Would you let a friend breastfeed your baby or would you nurse your BFF's baby? One Pennsylvania mom is catching flack for doing just that, and she posted a photo of her nursing both her own baby and a friend's on facebook. Jessica Anne Colletti, age 26 told the Daily Mail Australia that her friend was struggling with breastfeeding her young son, who also did not take well to formula.  “I was already breastfeeding my son and it just made sense to nourish him in the same way. He was having issues with the formula his previous sitter had given him and his issues resolved when formula was no longer necessary.”
Colletti Nursing
Throughout history the woman doing the breastfeeding was called a "Wet Nurse". A wet nurse is a lactating woman who breastfeeds a child that's not her own. Once a highly organized and well-paid profession until the early 1900's, families hired wet nurses to feed infants whose mothers were either not alive or not particularly interested in nursing. Breast-feeding was considered unfashionable in aristocratic circles, and was usually outsourced to women of a lower status. They have nourished a long line of famous men, from the Biblical Moses to baby Louis XIV, who was painted at the breast of his nurse.  The children here are called "Milk Siblings"- - non-related infants who are breastfed by the same wet nurse.  Milk kinship was the practice of forging relationships or bonds between two infants nursed by the same non-biological mother within communities.  Admittedly, there are some risks associated with the practice of so-called “cross-nursing.” The biggest concern is infection: breast milk can transmit diseases like HIV, tuberculosis, and hepatitis. The La Leche League also points out that sharing breast milk can diminish a nursing mother’s supply, leaving her own child with a lack of nourishment. The composition of a mother’s milk will change over time to meet the needs of her growing baby; if the mother of an 18-month-old shares her milk with a four-month-old, the younger infant may not be receiving the specific components he needs.

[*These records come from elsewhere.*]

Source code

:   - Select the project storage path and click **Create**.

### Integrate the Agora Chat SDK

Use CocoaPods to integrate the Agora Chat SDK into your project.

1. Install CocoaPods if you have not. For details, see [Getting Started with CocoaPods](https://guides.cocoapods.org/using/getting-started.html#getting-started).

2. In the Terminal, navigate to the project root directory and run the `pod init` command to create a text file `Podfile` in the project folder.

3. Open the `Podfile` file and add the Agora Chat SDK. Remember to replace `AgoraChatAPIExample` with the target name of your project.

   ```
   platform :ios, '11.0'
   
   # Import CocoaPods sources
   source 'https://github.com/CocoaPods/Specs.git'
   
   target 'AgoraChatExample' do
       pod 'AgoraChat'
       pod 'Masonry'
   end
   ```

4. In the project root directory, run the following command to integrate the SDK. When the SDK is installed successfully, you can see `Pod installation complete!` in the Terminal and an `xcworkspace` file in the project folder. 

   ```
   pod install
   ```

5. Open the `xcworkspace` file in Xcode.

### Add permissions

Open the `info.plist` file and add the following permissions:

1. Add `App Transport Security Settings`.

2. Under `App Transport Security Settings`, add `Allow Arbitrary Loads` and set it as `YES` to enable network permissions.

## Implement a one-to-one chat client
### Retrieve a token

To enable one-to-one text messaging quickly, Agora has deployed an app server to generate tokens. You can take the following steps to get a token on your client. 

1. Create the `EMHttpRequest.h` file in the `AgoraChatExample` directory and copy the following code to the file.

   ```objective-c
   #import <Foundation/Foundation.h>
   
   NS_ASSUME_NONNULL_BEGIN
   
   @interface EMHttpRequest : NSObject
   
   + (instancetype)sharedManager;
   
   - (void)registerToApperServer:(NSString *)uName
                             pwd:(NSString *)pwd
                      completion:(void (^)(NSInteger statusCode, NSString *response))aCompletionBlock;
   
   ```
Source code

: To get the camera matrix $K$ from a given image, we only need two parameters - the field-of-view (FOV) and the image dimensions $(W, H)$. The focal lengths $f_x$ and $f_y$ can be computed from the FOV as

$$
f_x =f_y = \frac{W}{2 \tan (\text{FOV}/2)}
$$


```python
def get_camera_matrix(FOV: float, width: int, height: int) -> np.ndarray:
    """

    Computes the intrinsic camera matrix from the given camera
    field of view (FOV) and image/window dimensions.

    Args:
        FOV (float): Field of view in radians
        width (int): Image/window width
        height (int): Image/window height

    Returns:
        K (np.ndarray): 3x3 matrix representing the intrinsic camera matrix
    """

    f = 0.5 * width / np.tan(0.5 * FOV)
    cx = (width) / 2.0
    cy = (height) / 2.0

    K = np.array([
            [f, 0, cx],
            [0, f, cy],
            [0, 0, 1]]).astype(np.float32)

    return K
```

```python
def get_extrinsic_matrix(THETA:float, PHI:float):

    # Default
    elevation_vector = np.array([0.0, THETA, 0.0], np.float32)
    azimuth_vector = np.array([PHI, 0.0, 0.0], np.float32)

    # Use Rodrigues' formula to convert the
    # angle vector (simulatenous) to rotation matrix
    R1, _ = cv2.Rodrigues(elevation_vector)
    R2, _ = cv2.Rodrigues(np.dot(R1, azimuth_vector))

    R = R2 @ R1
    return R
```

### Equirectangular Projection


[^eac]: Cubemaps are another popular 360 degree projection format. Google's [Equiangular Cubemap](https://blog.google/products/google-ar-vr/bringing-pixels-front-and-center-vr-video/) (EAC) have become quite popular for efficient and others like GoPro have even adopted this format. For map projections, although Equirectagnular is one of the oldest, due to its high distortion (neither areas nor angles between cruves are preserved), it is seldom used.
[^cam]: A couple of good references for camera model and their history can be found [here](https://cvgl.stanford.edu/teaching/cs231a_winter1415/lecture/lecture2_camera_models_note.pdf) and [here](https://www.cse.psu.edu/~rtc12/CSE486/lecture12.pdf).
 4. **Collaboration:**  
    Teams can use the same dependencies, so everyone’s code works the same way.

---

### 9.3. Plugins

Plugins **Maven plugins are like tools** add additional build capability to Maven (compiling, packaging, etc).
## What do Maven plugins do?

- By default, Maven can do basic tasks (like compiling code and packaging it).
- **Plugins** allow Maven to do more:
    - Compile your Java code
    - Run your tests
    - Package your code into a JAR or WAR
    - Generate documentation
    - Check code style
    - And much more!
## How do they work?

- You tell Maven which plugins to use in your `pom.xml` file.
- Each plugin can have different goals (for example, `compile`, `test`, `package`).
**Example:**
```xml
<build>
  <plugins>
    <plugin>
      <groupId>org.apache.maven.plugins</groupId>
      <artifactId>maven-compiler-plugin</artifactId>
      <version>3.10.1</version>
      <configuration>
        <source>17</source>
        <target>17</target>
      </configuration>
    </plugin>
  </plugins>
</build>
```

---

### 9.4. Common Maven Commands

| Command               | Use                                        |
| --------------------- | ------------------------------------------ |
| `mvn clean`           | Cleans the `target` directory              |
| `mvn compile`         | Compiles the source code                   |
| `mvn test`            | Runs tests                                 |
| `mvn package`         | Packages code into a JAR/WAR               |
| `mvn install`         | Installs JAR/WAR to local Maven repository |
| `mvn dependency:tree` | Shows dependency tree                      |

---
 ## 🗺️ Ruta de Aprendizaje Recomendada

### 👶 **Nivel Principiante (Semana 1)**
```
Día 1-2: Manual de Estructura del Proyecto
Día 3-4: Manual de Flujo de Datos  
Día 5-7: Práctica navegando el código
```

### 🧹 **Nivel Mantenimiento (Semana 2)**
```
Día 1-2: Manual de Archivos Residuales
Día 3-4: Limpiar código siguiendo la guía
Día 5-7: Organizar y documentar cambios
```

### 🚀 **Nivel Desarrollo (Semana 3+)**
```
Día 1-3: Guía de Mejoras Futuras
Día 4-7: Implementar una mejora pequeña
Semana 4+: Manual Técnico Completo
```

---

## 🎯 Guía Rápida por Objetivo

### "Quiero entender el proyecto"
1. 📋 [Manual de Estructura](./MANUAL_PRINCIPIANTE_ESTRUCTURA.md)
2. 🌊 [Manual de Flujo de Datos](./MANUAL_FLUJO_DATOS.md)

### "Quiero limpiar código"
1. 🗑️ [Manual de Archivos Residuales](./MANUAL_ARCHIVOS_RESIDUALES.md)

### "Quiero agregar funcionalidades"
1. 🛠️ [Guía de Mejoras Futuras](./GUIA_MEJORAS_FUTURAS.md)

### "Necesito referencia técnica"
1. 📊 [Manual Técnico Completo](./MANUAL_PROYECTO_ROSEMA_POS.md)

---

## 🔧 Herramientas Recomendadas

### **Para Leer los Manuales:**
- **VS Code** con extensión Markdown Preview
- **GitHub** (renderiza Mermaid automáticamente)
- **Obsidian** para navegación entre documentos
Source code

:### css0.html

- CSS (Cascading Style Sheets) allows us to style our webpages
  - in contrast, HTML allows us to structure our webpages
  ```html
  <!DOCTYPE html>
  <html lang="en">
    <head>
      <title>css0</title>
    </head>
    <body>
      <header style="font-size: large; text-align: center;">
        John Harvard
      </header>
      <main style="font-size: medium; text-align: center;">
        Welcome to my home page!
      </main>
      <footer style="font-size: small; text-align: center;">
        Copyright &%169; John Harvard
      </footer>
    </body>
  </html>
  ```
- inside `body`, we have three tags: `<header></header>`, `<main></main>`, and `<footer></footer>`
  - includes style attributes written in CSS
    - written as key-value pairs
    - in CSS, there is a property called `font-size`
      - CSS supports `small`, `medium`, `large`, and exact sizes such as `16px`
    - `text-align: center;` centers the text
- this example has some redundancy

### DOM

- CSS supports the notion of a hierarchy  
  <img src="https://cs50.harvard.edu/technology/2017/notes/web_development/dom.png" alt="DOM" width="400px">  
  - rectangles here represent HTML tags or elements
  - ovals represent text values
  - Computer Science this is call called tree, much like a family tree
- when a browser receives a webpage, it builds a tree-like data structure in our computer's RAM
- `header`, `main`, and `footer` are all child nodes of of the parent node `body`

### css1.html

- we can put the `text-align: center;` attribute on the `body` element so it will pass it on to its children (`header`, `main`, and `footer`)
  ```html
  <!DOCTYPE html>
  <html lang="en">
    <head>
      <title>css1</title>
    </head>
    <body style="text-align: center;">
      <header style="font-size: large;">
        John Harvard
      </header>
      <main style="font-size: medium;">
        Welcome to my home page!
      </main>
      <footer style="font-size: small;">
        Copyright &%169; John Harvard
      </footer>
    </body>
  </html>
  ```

Nowadays, women who cannot nurse are able to turn to certified milk banks, which either sell or donate pasteurized human milk. Milk banks screen mothers for diseases and lifestyle choices (like smoking and drinking), and so they
provide the safest avenue for cross-nursing. But there is no need to pounce on mothers like Colletti and her friend, who opt for a more intimate arrangement. More than anything else, our aversion to the concept of breastfeeding another woman’s child is cultural. In the days of slavery, black women have been wet nurses for their Slave Master's children and in 2008 Salma Hayek breastfed a stranger's baby in Sierre Leone. As sociologist Rhonda Shaw put it in a 2007 Guardian piece about the resurgence of the wet nurse in Britain: “The exchange of body fluids between different women and children, and the exposure of intimate bodily parts make some people uncomfortable. The hidden subtext of these debates has to do with perceptions of moral decency. Cultures with breast fetishes tend to conflate the sexual and erotic breast with the functional and lactating breast.”  Some years ago, a woman told me that she was still breastfeeding her school age child because she had milk and it gave her sexual gratification. So, it was not all about the nutritional aspects to her. How many others have these sentiments? Then again, there is so much going on in this world, who is to say if these women are doing the right thing. If I was unable to breastfeed my baby, and he was allergic to all the formulas on the market, I would have to hit up the milk bank. There is no way I would ask my friend to nurse my baby. . . . no way Jose. What say You?